Problem requirements:
Extract all of the entries and set them down verbatim.

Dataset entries
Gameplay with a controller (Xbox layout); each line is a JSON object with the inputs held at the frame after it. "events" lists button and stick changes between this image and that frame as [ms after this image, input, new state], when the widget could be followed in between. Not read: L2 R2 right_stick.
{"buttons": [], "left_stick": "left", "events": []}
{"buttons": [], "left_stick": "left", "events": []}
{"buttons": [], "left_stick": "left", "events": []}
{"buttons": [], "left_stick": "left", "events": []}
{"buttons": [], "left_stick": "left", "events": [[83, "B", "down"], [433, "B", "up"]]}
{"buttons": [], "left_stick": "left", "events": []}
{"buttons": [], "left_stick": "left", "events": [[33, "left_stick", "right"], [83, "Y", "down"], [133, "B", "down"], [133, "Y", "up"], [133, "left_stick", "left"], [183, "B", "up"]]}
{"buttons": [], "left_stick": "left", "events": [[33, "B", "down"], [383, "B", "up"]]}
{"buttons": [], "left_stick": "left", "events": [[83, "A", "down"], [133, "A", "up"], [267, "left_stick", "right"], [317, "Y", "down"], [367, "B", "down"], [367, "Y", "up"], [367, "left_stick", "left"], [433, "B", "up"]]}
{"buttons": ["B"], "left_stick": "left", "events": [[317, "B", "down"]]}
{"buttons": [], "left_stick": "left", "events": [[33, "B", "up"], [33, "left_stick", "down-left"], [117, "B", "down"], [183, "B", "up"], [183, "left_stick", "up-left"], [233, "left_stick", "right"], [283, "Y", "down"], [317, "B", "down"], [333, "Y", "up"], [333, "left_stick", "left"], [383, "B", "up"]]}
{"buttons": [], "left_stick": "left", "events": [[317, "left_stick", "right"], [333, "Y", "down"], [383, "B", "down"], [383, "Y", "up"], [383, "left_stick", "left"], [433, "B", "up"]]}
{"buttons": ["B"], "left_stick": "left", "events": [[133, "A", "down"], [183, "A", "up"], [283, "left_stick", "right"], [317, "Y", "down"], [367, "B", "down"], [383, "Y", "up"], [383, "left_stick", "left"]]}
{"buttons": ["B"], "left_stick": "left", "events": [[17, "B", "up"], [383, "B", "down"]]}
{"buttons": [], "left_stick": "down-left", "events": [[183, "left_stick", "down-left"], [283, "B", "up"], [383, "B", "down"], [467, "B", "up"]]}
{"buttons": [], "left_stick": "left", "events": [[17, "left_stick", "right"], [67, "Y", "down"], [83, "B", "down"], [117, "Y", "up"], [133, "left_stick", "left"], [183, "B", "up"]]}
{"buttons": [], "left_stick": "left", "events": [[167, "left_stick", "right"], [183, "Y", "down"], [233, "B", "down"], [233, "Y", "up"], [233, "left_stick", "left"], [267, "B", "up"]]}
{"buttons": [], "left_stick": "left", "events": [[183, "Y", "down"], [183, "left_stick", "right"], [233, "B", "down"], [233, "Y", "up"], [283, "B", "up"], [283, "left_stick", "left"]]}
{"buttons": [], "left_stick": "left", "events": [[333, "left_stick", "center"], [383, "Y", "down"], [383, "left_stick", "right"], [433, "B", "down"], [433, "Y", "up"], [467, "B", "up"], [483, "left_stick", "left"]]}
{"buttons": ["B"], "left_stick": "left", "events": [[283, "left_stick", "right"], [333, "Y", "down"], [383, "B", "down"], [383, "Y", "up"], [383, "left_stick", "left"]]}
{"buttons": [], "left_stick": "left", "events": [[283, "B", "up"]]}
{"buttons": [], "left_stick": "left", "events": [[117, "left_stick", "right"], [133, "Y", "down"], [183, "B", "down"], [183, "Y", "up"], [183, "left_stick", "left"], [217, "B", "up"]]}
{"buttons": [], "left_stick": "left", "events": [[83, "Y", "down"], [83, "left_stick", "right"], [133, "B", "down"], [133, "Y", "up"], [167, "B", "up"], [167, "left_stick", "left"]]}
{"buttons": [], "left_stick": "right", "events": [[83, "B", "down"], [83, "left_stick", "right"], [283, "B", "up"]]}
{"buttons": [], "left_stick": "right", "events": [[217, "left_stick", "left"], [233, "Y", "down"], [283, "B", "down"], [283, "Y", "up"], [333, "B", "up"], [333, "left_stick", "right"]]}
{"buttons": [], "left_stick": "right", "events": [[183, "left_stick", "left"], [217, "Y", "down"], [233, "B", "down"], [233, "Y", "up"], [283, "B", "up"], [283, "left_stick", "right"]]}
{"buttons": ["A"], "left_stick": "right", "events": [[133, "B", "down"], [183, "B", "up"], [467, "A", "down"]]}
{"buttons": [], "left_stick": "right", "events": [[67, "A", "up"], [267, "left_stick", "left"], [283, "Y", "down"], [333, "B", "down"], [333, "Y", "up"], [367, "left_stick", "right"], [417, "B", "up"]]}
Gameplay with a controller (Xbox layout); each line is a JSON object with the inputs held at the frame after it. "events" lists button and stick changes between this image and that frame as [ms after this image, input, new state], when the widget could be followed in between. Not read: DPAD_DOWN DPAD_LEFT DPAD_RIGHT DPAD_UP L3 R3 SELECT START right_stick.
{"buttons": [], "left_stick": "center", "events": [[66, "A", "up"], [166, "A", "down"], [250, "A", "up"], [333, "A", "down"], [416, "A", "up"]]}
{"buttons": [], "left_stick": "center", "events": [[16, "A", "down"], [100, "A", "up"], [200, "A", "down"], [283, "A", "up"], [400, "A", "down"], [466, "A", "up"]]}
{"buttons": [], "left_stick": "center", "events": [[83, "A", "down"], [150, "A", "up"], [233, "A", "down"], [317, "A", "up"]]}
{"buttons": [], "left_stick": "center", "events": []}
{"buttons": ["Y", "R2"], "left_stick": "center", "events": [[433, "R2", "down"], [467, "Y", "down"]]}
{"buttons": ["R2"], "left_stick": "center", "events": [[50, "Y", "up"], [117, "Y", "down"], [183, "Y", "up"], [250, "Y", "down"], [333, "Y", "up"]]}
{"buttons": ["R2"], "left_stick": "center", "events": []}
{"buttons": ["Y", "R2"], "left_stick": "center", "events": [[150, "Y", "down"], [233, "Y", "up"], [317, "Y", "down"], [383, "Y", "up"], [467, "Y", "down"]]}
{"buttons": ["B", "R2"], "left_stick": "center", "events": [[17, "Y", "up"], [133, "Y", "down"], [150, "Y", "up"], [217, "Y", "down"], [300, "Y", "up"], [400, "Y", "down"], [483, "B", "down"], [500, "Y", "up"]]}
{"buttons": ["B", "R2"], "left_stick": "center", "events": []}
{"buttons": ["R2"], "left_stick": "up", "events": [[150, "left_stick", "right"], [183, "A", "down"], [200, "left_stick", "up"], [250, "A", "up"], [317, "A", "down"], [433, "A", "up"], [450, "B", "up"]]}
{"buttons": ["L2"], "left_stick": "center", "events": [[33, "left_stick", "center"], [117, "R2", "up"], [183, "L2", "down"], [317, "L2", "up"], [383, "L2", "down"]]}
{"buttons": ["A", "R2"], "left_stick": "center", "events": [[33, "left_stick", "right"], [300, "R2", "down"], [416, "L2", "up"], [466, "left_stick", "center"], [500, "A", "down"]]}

Response for this exercise:
Gameplay with a controller (Xbox layout); each line is a JSON object with the inputs held at the frame after it. "events" lists button and stick changes between this image and that frame as [ms after this image, input, new state], when the widget could be followed in between. Not read: L2 R2 right_stick.
{"buttons": [], "left_stick": "left", "events": []}
{"buttons": [], "left_stick": "left", "events": []}
{"buttons": [], "left_stick": "left", "events": []}
{"buttons": [], "left_stick": "left", "events": []}
{"buttons": [], "left_stick": "left", "events": [[83, "B", "down"], [433, "B", "up"]]}
{"buttons": [], "left_stick": "left", "events": []}
{"buttons": [], "left_stick": "left", "events": [[33, "left_stick", "right"], [83, "Y", "down"], [133, "B", "down"], [133, "Y", "up"], [133, "left_stick", "left"], [183, "B", "up"]]}
{"buttons": [], "left_stick": "left", "events": [[33, "B", "down"], [383, "B", "up"]]}
{"buttons": [], "left_stick": "left", "events": [[83, "A", "down"], [133, "A", "up"], [267, "left_stick", "right"], [317, "Y", "down"], [367, "B", "down"], [367, "Y", "up"], [367, "left_stick", "left"], [433, "B", "up"]]}
{"buttons": ["B"], "left_stick": "left", "events": [[317, "B", "down"]]}
{"buttons": [], "left_stick": "left", "events": [[33, "B", "up"], [33, "left_stick", "down-left"], [117, "B", "down"], [183, "B", "up"], [183, "left_stick", "up-left"], [233, "left_stick", "right"], [283, "Y", "down"], [317, "B", "down"], [333, "Y", "up"], [333, "left_stick", "left"], [383, "B", "up"]]}
{"buttons": [], "left_stick": "left", "events": [[317, "left_stick", "right"], [333, "Y", "down"], [383, "B", "down"], [383, "Y", "up"], [383, "left_stick", "left"], [433, "B", "up"]]}
{"buttons": ["B"], "left_stick": "left", "events": [[133, "A", "down"], [183, "A", "up"], [283, "left_stick", "right"], [317, "Y", "down"], [367, "B", "down"], [383, "Y", "up"], [383, "left_stick", "left"]]}
{"buttons": ["B"], "left_stick": "left", "events": [[17, "B", "up"], [383, "B", "down"]]}
{"buttons": [], "left_stick": "down-left", "events": [[183, "left_stick", "down-left"], [283, "B", "up"], [383, "B", "down"], [467, "B", "up"]]}
{"buttons": [], "left_stick": "left", "events": [[17, "left_stick", "right"], [67, "Y", "down"], [83, "B", "down"], [117, "Y", "up"], [133, "left_stick", "left"], [183, "B", "up"]]}
{"buttons": [], "left_stick": "left", "events": [[167, "left_stick", "right"], [183, "Y", "down"], [233, "B", "down"], [233, "Y", "up"], [233, "left_stick", "left"], [267, "B", "up"]]}
{"buttons": [], "left_stick": "left", "events": [[183, "Y", "down"], [183, "left_stick", "right"], [233, "B", "down"], [233, "Y", "up"], [283, "B", "up"], [283, "left_stick", "left"]]}
{"buttons": [], "left_stick": "left", "events": [[333, "left_stick", "center"], [383, "Y", "down"], [383, "left_stick", "right"], [433, "B", "down"], [433, "Y", "up"], [467, "B", "up"], [483, "left_stick", "left"]]}
{"buttons": ["B"], "left_stick": "left", "events": [[283, "left_stick", "right"], [333, "Y", "down"], [383, "B", "down"], [383, "Y", "up"], [383, "left_stick", "left"]]}
{"buttons": [], "left_stick": "left", "events": [[283, "B", "up"]]}
{"buttons": [], "left_stick": "left", "events": [[117, "left_stick", "right"], [133, "Y", "down"], [183, "B", "down"], [183, "Y", "up"], [183, "left_stick", "left"], [217, "B", "up"]]}
{"buttons": [], "left_stick": "left", "events": [[83, "Y", "down"], [83, "left_stick", "right"], [133, "B", "down"], [133, "Y", "up"], [167, "B", "up"], [167, "left_stick", "left"]]}
{"buttons": [], "left_stick": "right", "events": [[83, "B", "down"], [83, "left_stick", "right"], [283, "B", "up"]]}
{"buttons": [], "left_stick": "right", "events": [[217, "left_stick", "left"], [233, "Y", "down"], [283, "B", "down"], [283, "Y", "up"], [333, "B", "up"], [333, "left_stick", "right"]]}
{"buttons": [], "left_stick": "right", "events": [[183, "left_stick", "left"], [217, "Y", "down"], [233, "B", "down"], [233, "Y", "up"], [283, "B", "up"], [283, "left_stick", "right"]]}
{"buttons": ["A"], "left_stick": "right", "events": [[133, "B", "down"], [183, "B", "up"], [467, "A", "down"]]}
{"buttons": [], "left_stick": "right", "events": [[67, "A", "up"], [267, "left_stick", "left"], [283, "Y", "down"], [333, "B", "down"], [333, "Y", "up"], [367, "left_stick", "right"], [417, "B", "up"]]}
Gameplay with a controller (Xbox layout); each line is a JSON object with the inputs held at the frame after it. "events" lists button and stick changes between this image and that frame as [ms after this image, input, new state], when the widget could be followed in between. Not read: DPAD_DOWN DPAD_LEFT DPAD_RIGHT DPAD_UP L3 R3 SELECT START right_stick.
{"buttons": [], "left_stick": "center", "events": [[66, "A", "up"], [166, "A", "down"], [250, "A", "up"], [333, "A", "down"], [416, "A", "up"]]}
{"buttons": [], "left_stick": "center", "events": [[16, "A", "down"], [100, "A", "up"], [200, "A", "down"], [283, "A", "up"], [400, "A", "down"], [466, "A", "up"]]}
{"buttons": [], "left_stick": "center", "events": [[83, "A", "down"], [150, "A", "up"], [233, "A", "down"], [317, "A", "up"]]}
{"buttons": [], "left_stick": "center", "events": []}
{"buttons": ["Y", "R2"], "left_stick": "center", "events": [[433, "R2", "down"], [467, "Y", "down"]]}
{"buttons": ["R2"], "left_stick": "center", "events": [[50, "Y", "up"], [117, "Y", "down"], [183, "Y", "up"], [250, "Y", "down"], [333, "Y", "up"]]}
{"buttons": ["R2"], "left_stick": "center", "events": []}
{"buttons": ["Y", "R2"], "left_stick": "center", "events": [[150, "Y", "down"], [233, "Y", "up"], [317, "Y", "down"], [383, "Y", "up"], [467, "Y", "down"]]}
{"buttons": ["B", "R2"], "left_stick": "center", "events": [[17, "Y", "up"], [133, "Y", "down"], [150, "Y", "up"], [217, "Y", "down"], [300, "Y", "up"], [400, "Y", "down"], [483, "B", "down"], [500, "Y", "up"]]}
{"buttons": ["B", "R2"], "left_stick": "center", "events": []}
{"buttons": ["R2"], "left_stick": "up", "events": [[150, "left_stick", "right"], [183, "A", "down"], [200, "left_stick", "up"], [250, "A", "up"], [317, "A", "down"], [433, "A", "up"], [450, "B", "up"]]}
{"buttons": ["L2"], "left_stick": "center", "events": [[33, "left_stick", "center"], [117, "R2", "up"], [183, "L2", "down"], [317, "L2", "up"], [383, "L2", "down"]]}
{"buttons": ["A", "R2"], "left_stick": "center", "events": [[33, "left_stick", "right"], [300, "R2", "down"], [416, "L2", "up"], [466, "left_stick", "center"], [500, "A", "down"]]}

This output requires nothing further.